Work instructions:
Your answer should reproduce every line of the material in which the word "dass" occurs.

Task inputs:

[Start of section]

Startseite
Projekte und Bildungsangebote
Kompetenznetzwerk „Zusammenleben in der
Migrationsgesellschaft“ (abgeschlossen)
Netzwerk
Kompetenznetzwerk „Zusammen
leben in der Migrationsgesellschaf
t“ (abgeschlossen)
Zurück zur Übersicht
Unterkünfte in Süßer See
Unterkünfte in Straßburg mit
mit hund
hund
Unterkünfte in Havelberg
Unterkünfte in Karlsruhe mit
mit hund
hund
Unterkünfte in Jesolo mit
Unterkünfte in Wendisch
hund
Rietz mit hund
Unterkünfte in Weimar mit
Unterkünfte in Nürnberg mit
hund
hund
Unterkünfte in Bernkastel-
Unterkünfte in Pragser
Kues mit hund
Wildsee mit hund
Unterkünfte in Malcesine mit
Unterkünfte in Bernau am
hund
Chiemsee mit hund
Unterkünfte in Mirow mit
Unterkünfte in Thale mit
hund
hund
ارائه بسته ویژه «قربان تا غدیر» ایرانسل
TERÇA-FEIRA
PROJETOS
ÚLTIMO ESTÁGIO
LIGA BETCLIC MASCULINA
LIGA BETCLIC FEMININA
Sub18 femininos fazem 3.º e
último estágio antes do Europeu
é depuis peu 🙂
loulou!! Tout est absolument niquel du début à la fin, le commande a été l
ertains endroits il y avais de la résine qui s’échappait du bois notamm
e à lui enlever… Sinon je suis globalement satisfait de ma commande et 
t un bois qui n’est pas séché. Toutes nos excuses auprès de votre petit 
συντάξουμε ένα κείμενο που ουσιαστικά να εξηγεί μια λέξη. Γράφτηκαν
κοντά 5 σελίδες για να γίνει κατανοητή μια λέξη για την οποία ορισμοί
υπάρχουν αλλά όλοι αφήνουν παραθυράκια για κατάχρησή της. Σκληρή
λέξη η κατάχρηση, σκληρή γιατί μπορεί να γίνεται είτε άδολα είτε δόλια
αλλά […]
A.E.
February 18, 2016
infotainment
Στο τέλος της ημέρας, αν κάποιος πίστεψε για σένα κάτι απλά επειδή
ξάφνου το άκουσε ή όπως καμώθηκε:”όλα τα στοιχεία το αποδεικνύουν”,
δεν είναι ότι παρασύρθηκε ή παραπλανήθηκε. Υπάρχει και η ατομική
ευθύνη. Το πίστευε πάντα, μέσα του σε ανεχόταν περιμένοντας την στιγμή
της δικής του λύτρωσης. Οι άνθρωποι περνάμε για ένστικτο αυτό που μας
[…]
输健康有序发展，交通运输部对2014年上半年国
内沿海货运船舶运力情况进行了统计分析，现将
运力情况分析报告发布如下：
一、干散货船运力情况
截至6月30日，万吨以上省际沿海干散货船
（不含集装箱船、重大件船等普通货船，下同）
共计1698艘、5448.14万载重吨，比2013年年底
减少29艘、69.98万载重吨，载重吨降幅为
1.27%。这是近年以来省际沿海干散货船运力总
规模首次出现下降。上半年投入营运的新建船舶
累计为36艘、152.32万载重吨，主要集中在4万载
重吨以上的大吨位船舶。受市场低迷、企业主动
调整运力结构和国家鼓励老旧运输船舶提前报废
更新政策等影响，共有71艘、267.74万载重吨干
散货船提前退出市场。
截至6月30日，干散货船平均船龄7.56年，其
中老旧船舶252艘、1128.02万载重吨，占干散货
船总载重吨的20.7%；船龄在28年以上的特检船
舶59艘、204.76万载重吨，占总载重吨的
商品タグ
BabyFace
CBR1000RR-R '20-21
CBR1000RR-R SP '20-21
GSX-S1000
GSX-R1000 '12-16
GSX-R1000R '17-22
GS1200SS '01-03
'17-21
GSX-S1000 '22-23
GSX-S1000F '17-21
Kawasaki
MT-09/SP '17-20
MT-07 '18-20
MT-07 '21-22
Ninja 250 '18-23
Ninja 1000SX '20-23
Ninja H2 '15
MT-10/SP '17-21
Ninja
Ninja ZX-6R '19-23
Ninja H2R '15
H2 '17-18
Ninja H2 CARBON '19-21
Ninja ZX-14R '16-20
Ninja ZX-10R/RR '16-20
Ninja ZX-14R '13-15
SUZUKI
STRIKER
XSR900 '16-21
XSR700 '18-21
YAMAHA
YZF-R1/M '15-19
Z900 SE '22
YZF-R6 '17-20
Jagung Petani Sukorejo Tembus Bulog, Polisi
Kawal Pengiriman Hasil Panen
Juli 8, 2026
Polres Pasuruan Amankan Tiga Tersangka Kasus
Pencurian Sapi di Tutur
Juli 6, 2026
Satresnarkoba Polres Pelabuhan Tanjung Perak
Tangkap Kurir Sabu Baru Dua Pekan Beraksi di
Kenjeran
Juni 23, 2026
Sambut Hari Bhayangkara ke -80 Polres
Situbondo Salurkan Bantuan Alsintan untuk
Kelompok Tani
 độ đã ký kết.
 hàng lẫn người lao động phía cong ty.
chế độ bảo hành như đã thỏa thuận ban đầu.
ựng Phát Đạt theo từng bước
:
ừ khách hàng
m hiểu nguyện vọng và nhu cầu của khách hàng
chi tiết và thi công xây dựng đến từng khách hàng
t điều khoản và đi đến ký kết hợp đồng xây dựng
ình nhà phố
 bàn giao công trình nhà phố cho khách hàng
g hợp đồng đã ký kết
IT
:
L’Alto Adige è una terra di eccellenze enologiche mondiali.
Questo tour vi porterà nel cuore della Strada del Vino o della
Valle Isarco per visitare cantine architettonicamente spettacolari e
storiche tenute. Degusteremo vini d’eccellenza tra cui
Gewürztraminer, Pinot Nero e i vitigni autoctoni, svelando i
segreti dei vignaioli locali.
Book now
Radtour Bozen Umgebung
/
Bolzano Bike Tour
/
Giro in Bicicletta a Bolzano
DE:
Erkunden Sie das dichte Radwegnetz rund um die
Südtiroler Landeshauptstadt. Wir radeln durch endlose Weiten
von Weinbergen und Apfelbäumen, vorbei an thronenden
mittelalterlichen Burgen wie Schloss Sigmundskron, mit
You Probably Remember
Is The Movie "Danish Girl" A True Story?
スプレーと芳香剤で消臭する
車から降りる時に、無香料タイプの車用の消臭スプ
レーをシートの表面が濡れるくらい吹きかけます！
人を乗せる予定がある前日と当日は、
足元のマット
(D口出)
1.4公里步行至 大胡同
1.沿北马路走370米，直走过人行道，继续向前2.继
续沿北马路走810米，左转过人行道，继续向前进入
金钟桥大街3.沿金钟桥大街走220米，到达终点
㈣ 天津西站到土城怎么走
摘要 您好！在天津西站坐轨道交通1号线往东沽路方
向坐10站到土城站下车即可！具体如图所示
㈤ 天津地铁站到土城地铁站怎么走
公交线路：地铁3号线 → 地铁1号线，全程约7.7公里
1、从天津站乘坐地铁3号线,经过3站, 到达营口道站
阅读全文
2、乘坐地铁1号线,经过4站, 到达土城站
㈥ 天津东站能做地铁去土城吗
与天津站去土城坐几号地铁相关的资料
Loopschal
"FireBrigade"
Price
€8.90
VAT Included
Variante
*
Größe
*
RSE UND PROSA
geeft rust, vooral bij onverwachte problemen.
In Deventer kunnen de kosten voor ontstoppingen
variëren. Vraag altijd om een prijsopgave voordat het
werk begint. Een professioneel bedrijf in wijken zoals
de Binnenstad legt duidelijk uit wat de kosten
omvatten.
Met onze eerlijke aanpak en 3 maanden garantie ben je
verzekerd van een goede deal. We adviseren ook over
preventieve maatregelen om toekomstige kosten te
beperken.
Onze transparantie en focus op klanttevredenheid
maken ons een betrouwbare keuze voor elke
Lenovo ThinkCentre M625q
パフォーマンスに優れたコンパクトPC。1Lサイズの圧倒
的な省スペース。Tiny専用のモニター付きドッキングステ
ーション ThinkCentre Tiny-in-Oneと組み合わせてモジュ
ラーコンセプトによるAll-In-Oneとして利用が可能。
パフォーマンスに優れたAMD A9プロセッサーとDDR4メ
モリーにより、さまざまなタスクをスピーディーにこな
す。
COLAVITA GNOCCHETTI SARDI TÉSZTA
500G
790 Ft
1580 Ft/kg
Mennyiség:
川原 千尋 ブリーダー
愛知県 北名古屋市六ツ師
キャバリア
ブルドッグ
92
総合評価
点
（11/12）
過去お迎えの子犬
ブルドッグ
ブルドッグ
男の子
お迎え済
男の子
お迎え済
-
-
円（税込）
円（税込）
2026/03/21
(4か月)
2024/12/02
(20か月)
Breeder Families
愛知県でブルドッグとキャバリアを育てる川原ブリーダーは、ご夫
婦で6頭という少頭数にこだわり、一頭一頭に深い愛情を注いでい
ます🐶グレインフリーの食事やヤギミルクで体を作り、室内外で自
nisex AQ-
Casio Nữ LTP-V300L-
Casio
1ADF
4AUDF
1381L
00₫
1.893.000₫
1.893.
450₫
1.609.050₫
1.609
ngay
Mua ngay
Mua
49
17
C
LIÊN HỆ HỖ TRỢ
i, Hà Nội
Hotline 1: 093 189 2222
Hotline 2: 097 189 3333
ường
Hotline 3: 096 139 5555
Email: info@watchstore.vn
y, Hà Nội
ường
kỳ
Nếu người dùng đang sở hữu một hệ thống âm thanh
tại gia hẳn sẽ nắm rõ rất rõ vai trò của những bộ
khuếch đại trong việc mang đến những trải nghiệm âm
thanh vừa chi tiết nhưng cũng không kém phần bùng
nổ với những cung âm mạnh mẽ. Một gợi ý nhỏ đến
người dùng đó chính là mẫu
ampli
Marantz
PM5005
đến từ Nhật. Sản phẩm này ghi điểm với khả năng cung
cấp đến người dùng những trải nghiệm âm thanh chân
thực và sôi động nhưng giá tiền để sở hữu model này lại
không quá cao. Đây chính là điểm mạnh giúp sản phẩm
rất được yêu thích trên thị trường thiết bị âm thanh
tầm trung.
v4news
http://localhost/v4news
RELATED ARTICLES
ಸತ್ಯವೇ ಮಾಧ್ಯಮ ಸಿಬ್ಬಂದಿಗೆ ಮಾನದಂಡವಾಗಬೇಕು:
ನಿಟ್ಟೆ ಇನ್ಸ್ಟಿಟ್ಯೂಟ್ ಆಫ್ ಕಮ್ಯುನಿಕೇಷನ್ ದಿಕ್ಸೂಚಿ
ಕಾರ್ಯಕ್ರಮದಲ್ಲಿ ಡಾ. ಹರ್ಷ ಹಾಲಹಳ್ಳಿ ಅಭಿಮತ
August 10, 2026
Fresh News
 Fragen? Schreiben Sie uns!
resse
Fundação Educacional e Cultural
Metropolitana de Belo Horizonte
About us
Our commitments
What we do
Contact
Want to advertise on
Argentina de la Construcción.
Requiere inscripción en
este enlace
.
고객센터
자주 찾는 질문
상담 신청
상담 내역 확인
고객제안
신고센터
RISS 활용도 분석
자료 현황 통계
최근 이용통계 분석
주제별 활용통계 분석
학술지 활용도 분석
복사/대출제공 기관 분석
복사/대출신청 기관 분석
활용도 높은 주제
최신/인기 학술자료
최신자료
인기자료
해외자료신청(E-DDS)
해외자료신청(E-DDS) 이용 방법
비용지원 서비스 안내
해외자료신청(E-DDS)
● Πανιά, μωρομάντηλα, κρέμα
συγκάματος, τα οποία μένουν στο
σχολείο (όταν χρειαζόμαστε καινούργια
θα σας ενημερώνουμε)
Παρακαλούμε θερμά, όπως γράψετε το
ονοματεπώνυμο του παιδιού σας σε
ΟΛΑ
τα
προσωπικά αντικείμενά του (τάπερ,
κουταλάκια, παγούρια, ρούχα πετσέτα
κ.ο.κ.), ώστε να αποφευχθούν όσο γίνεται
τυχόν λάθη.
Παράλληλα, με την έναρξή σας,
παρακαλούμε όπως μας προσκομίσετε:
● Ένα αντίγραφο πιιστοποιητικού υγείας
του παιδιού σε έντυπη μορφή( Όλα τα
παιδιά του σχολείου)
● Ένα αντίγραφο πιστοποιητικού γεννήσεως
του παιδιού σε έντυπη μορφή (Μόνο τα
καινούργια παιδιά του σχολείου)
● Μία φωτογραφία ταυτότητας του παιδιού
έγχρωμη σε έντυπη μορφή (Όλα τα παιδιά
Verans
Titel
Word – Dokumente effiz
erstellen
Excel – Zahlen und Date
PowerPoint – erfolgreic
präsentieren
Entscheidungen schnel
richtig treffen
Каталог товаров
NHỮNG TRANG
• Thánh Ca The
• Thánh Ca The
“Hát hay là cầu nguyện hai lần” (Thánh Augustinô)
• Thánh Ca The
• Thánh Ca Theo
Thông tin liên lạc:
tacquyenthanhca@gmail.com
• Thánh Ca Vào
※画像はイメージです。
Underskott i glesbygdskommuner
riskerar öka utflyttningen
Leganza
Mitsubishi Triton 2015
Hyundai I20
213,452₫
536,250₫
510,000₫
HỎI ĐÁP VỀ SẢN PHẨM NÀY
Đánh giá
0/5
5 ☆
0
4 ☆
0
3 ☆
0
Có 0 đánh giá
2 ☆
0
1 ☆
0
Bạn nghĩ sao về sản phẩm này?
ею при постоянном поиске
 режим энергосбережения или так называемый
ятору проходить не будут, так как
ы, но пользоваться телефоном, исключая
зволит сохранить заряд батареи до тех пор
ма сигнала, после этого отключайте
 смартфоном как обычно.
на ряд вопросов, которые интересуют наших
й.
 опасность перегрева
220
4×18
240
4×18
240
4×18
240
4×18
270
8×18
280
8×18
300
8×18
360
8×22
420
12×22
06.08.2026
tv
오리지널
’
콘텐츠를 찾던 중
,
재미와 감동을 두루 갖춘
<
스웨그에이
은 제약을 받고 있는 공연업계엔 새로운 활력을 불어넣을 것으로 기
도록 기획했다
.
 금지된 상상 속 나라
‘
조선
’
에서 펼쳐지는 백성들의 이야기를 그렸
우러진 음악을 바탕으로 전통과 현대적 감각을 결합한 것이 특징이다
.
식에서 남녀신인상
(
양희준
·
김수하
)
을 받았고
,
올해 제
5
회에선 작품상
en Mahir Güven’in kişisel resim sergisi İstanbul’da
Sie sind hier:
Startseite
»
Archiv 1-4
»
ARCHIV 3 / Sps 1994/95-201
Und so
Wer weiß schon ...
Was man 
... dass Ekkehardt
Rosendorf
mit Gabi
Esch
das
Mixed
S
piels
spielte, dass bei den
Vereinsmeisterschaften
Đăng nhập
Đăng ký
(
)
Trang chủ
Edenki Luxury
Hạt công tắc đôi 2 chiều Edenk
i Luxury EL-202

[End of section]

Answer space:
... dass Ekkehardt
spielte, dass bei den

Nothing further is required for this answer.